2 — Practical policies for achieving a steady-state economy. A set of well-conceived steady-state policies can replace and outperform the obsolete growth-oriented policies in use today. But people need a strong sense of these new policies before they’ll be willing to embrace them.
3 — The will to act. The economic changes that are required won’t materialize on their own. We must dismantle the prevailing institutions and policies that have produced a destructive and unfair economy. At the same time, we must initiate and nurture the required changes.
This book is organized around these three requirements. If you’re already on board with the first one, you may recognize some familiar ideas in the next two chapters. Even so, it’s worth spending some time considering the problem of “too much” before jumping to the solution of “enough.” But the purpose of this book (in fact, the feature that sets it apart from others) is to describe how to establish a prosperous yet nongrowing economy. This is not a book that focuses on problems while relegating solutions to the last few pages.

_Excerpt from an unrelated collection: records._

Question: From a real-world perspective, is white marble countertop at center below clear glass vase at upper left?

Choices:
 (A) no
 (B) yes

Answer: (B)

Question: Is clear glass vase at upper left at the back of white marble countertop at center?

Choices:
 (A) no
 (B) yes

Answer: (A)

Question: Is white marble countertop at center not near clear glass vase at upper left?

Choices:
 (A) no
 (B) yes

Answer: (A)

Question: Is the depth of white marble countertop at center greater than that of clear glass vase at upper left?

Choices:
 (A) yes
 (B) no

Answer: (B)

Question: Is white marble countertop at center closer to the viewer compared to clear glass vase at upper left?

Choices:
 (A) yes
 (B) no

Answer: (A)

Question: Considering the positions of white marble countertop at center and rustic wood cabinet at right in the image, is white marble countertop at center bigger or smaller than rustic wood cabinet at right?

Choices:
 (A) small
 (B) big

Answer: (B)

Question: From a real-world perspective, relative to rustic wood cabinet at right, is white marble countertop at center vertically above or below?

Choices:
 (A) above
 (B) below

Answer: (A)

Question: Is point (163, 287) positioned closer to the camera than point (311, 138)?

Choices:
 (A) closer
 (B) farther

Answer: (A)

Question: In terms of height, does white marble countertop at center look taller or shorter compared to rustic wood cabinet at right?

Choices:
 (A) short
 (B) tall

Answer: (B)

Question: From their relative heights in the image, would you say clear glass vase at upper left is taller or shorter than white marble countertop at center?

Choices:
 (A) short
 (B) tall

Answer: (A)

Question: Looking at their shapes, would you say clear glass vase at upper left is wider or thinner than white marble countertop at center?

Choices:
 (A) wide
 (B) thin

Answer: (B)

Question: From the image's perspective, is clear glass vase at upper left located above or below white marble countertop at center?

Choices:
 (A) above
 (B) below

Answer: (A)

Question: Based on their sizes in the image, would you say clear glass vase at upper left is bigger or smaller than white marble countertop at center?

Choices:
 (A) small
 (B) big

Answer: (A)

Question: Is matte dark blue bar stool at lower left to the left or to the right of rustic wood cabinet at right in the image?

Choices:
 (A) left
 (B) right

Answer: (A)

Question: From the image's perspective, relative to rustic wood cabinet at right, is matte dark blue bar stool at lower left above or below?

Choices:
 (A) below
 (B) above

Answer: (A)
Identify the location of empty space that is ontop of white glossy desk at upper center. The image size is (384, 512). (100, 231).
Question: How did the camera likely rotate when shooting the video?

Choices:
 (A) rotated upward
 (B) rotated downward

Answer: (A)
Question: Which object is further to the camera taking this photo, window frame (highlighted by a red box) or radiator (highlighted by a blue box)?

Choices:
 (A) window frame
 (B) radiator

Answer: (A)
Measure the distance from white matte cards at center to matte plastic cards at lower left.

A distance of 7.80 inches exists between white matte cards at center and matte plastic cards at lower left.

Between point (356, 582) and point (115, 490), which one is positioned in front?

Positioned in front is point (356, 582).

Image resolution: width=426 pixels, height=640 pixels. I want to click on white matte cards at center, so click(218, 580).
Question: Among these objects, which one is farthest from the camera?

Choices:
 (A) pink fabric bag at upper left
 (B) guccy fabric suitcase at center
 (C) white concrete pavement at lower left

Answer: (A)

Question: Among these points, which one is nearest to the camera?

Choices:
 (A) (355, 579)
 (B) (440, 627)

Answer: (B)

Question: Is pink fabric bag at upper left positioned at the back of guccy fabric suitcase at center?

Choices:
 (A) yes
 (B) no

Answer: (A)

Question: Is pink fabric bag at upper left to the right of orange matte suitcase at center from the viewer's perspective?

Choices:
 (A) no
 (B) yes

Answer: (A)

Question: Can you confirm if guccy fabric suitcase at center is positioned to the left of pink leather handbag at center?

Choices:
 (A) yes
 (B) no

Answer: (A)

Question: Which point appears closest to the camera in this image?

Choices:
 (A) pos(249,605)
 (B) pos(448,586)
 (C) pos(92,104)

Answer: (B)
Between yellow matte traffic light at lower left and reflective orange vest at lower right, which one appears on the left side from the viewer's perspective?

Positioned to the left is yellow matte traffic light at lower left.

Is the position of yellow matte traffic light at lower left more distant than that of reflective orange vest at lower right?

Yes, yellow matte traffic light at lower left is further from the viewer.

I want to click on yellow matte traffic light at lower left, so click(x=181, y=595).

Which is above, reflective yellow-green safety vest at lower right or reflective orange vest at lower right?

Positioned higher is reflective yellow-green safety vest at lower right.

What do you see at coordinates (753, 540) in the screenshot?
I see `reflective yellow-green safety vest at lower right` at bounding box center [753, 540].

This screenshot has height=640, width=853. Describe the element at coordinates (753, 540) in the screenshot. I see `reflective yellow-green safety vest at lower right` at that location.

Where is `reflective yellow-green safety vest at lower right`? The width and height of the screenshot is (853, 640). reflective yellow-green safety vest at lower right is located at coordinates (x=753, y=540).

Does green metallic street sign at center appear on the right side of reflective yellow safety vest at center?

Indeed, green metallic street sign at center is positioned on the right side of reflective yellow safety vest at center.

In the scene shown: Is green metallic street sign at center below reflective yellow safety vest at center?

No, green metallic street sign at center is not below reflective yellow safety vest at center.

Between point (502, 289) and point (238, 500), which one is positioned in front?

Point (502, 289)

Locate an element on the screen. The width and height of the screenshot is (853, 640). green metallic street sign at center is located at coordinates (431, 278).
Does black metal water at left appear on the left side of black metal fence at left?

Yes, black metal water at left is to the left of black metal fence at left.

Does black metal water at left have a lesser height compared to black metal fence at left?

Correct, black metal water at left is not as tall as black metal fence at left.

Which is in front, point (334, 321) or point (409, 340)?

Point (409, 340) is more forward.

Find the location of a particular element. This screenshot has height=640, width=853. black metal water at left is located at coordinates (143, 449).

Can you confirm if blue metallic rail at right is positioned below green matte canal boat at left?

That said, Part I, Questions of Enough, is more about why than how. It’s where we summarize some of the scientific evidence that condemns the pursuit of continuous economic growth. Part I also considers what constitutes desirable levels of population and consumption, and then makes the turn toward how by describing the defining features of a steady-state economy.
Part II, Strategies of Enough, provides solutions — an escape route from the perpetual growth trap described in Part I. It’s the part of the book that explains how, in a steady-state economy, we can:
- Limit the use of materials and energy to sustainable levels.
- Stabilize population through compassionate and noncoercive means.
- Achieve a fair distribution of income and wealth.
- Reform monetary and financial systems for stability.
- Change the way we measure progress.
- Secure meaningful jobs and full employment.
- Reconfigure the way businesses create value.
Taken together, the policies described in Part II form an agenda for transforming the economic goal from more to enough. But these policies will sit on the shelf unless we can gain extensive support for, and concerted action toward, achieving an economy of enough.
Part III, Advancing the Economy of Enough, provides the call for action. This part of the book contains ideas for moving past the culture of consumerism, starting a public dialogue about the downsides of growth and the upsides of a steady-state economy, and expanding cooperation among nations. All this discussion leads up to the presentation of an economic blueprint that summarizes the components and steps needed to build a steady-state economy.
This blueprint offers hope at a time when we need it most. It provides a viable way of responding to the profound environmental and social problems of our era. The ever-present drone of what we can’t do has become both tiresome and unproductive. The time has come to figure out what we can do. We can build a better economy.
We can meet our needs and care for the planet at the same time. We can live balanced lives, including time for the occasional game of checkers. This is our checkerboard, after all, and we don’t have to play by the old rules anymore. Let’s get to it. Enough is enough.